活動日誌−伊藤けんじ

【22.12.13】リニア中央新幹線工事について(12月議会一般質問)

事故の調査が終わるまではナトム工事を中断すべき

 本年10月27日、JR東海のリニア中央新幹線工事の岐阜県中津川市の瀬戸トンネルで、肌落ちと呼ばれる落盤事故があり、発破後の切り刃の確認に当たっていた作業員二人が死傷しました。その後二週間を空けずして、長野県豊岡村の掘削現場でも同様の事故が起き、作業員がけがをしました。中津川市の瀬戸トンネル近くの山口工区では、2019年にも作業用トンネルの上部が崩落する事故が発生しています。

 事故を受け、JR東海は11月25日、県内でリニア工事を行う施工会社と事故防止に取り組む「安全推進協議会」の初会合を市内の工事事務所で開催しました。初会合後の取材に対し関係者は「調査中、まだお答えできることはない」と述べているように、事故の原因究明と対策の組み立てはようやく始まったばかりです。岐阜県内の4工区と長野の1つの工区の工事は現在も停止しています。
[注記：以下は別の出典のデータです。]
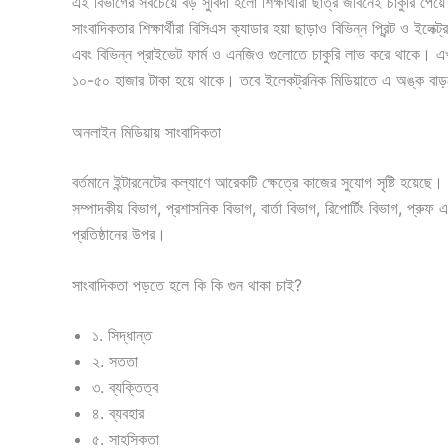
এই বিভাগের সবচেয়ে বড় সুবিদা হলো শিক্ষার্থীরা ছাত্র জীবনেই চাকুরি পে
সাংবাদিকতার শিক্ষার্থীরা বিসিএস ক্যাডার হয়া ছাড়াও বিভিন্ন প্রিন্ট ও ইলেক্
এবং বিভিন্ন প্রাইভেট ফার্ম ও এনজিও গুলোতে চাকুরি লাভ করে থাকে। এখ
১০-৫০ হাজার টাকা হয়ে থাকে। তবে ইলেকট্রনিক মিডিয়াতে এ অঙ্ক বাড়ত
অনলাইন মিডিয়ায় সাংবাদিকতা
বর্তমানে ইন্টারনেটের কল্যাণে আরেকটি ক্ষেত্রে কাজের সুযোগ সৃষ্টি হয়ে
সম্পাদকীয় বিভাগ, প্রশাসনিক বিভাগ, বার্তা বিভাগ, রিপোর্টিং বিভাগ, প্র
প্রতিষ্ঠানের উপর।
সাংবাদিকতা পড়তে হলে কি কি গুন থাকা চাই?
১. সিদ্ধান্ত
২. সততা
৩. ব্যক্তিত্ব
৪. ব্যবহার
৫. সাহসিকতা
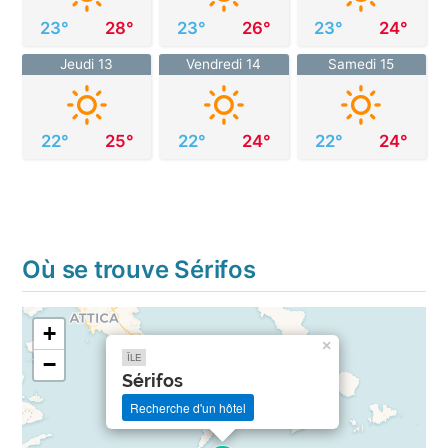
23°
28°
23°
26°
23°
24°
Jeudi 13
Vendredi 14
Samedi 15
22°
25°
22°
24°
22°
24°
Où se trouve Sérifos
+
×
ÎLE
−
Sérifos
Recherche d'un hôtel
 事故が発生したのはいずれもナトム工法と呼ばれる方法で工事が実施されている場所です。ナトム工法の危険性はリニア新幹線工事に限ったことではありませんが、同じ事業で立て続けに事故が生じていることは看過できません。春日井市における工事区間でも、西尾非常口付近より岐阜方面に向かっては同じ工法で工事が実施されていますので、同様の安全対策が必要です。

 答弁により、春日井市内の工区ではすでに工事が再開されていることが分かりました。11月29日に岐阜県知事が会長を務める岐阜県内のリニア沿線の自治体で作る建設期成同盟会が、相次ぐトンネル事故を受け「再発防止策がとられるまで県内のトンネル工事を再開しないよう」JR東海に要望しました。愛知県内の工区のうち、ナトム工法で掘り進められるのは春日井市内だけです。岐阜県とは地続きの場所であり、地質的にも共通している可能性のある場所です。愛知県も足並みをそろえ岐阜県と同様の対応がなされるべきではないでしょうか。そうした動きがないのであれば、該当する春日井市から、働きかけをすべきではないかと求めましたが、市はその考えはないとのことでした。
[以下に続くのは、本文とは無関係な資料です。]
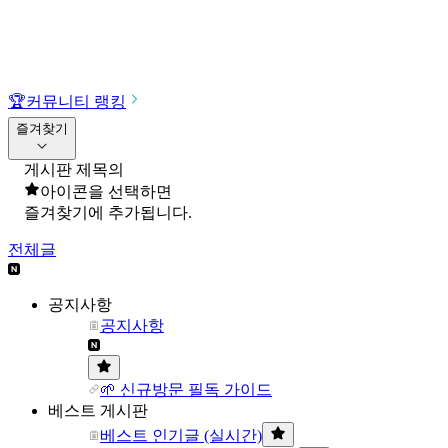
🏆
커뮤니티 랭킹
즐겨찾기
게시판 제목의
아이콘을 선택하면
즐겨찾기에 추가됩니다.
전체글
공지사항
공지사항
🌱 신규방문 필독 가이드
베스트 게시판
베스트 인기글 (실시간)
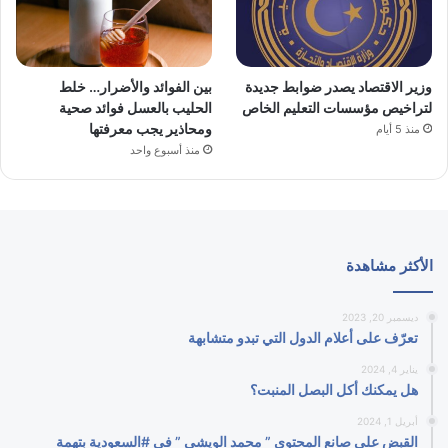
وزير الاقتصاد يصدر ضوابط جديدة
بين الفوائد والأضرار… خلط
لتراخيص مؤسسات التعليم الخاص
الحليب بالعسل فوائد صحية
ومحاذير يجب معرفتها
منذ 5 أيام
منذ أسبوع واحد
الأكثر مشاهدة
ديسمبر 20, 2023
تعرّف على أعلام الدول التي تبدو متشابهة
يناير 4, 2024
هل يمكنك أكل البصل المنبت؟
أبريل 1, 2024
القبض على صانع المحتوى ” محمد الويشي ” في #السعودية بتهمة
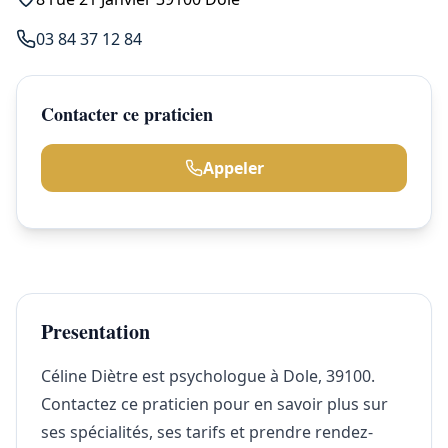
03 84 37 12 84
Contacter ce praticien
Appeler
Presentation
Céline Diètre est psychologue à Dole, 39100.
Contactez ce praticien pour en savoir plus sur
ses spécialités, ses tarifs et prendre rendez-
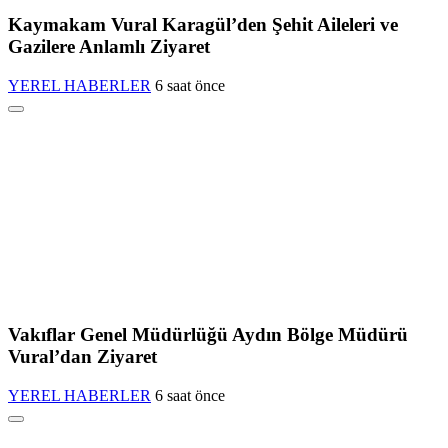
Kaymakam Vural Karagül’den Şehit Aileleri ve
Gazilere Anlamlı Ziyaret
YEREL HABERLER
6 saat önce
Vakıflar Genel Müdürlüğü Aydın Bölge Müdürü
Vural’dan Ziyaret
YEREL HABERLER
6 saat önce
家屋調査は部分的にのみ実施される、全線の調査を求める

 9月議会の一般質問では、家屋調査は8月の説明会で具体的に案内のなかった坂下非常口より岐阜県方面の家屋調査も実施する予定であるとの説明でしたが、春日井市内のトンネル通過予定地のすべてで実施されるものか途中までなのか範囲は言明がありませんでした。今議会の質問に対する答弁で、シールド工法で掘る範囲と判明。ナトム工法の区間は深度もあるのでリスクは少ないからとのことです。しかし、岐阜県ではナトム工法の区間で地上に及ぶ事故も発生しており、家屋調査は全面的に実施するよう求めました。